Example 2 After mixing the raw materials according to the formulation shown in Table 1, the mixture was tableted with a tableting machine to produce a tablet having a bacterial enterotoxin neutralizing function.

[0030]

[Table 1] 結合 Iron-bound lactoferrin (iron saturation 100%) 10.0 (weight %) Reduced maltose 52.0 Sugar 15.0 Lactose 18.7 Citric acid 2.0 Flavor 1.0 Lubricant 1.3 ────────────────────────────────

[0031]

Example 3 Raw materials were mixed according to the formulation shown in Table 2, filled in a container, and then sterilized by heating to produce a beverage having a bacterial enterotoxin neutralizing function.

[0032]

[Table 2] 結合 Iron-bound lactoferrin (iron saturation 100%) 2.0 (weight %) Fructose dextrose liquid sugar 8.0 citric acid 0.6 apple juice 10.0 water 79.4 ────────────────────────────────

[0033]

Industrial Applicability The neutralizing agent for bacterial enterotoxin of the present invention and the pharmaceuticals and foods and beverages imparted with the neutralizing function of bacterial enterotoxin exhibit an excellent neutralizing effect on bacterial enterotoxin. In addition, since iron-bound lactoferrin with an increased iron saturation is used, it can be supplied in large quantities at a relatively low cost, and has the features of extremely high safety.

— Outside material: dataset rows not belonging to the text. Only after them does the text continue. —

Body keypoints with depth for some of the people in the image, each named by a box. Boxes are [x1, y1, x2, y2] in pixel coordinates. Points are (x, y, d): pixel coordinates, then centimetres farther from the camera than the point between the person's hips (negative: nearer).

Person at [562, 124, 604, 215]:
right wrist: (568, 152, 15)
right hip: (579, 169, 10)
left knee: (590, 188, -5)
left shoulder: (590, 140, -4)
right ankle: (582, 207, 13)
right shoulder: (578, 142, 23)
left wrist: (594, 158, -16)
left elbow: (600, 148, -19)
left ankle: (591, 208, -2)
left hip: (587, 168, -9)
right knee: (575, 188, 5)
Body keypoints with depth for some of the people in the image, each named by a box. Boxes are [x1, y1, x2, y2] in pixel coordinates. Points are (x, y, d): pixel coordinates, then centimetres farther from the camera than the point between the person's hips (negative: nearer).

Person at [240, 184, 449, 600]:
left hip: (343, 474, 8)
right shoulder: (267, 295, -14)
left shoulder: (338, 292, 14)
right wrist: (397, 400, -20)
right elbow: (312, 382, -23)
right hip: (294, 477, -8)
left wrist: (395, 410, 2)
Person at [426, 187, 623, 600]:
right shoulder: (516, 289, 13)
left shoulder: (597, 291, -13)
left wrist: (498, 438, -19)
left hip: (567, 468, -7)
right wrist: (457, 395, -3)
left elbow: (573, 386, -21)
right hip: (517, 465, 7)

[Brief description of the drawings]

FIG. 1 shows the inhibitory effects of iron-bound lactoferrin and non-iron-bound lactoferrin on cholera toxin CT-induced CHO-K1 cell shape change in Test Example 1.

FIG. 2 shows the inhibitory effects of iron-bound lactoferrin and non-iron-bound lactoferrin on CHO-K1 cell morphological changes caused by toxin Escherichia coli enterotoxin LT-I in Test Example 1.

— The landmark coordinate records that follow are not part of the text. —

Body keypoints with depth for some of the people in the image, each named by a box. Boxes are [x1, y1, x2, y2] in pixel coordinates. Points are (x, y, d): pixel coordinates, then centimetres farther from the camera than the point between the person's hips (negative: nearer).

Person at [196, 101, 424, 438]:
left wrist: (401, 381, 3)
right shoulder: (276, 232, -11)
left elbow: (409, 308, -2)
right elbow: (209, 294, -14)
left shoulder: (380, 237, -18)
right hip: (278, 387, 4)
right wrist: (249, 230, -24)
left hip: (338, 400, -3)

FIG. 3 shows the inhibitory effects of iron-binding lactoferrin and non-iron-binding lactoferrin on CHO-K1 cell shape change by toxin Escherichia coli enterotoxin LT-II in Test Example 1.

FIG. 4 shows the inhibitory effects of iron-bound lactoferrin and non-iron-bound lactoferrin on the binding between cholera toxin CT / B subunit and ganglioside GM1 in Test Example 1.

──────────────────────────────────────────────────続 き Continued on the front page (51) Int.Cl. ⁶ Identification code FI A23L 2/38 A61K 37/14 AGZ

Claims (4)

[Claims] 1. A bacterial enterotoxin neutralizing agent comprising iron-binding lactoferrin as an active ingredient. 2. The iron-bound lactoferrin having an iron saturation of 20.
The neutralizing agent for bacterial enterotoxin according to claim 1, which is 100% to 100%. 3. A medicament or food or drink having an iron-binding lactoferrin and imparting a bacterial enterotoxin neutralizing function. 4. An iron-bound lactoferrin having an iron saturation of 20.
The medicament or food or drink according to claim 3, wherein the amount is from 100% to 100%.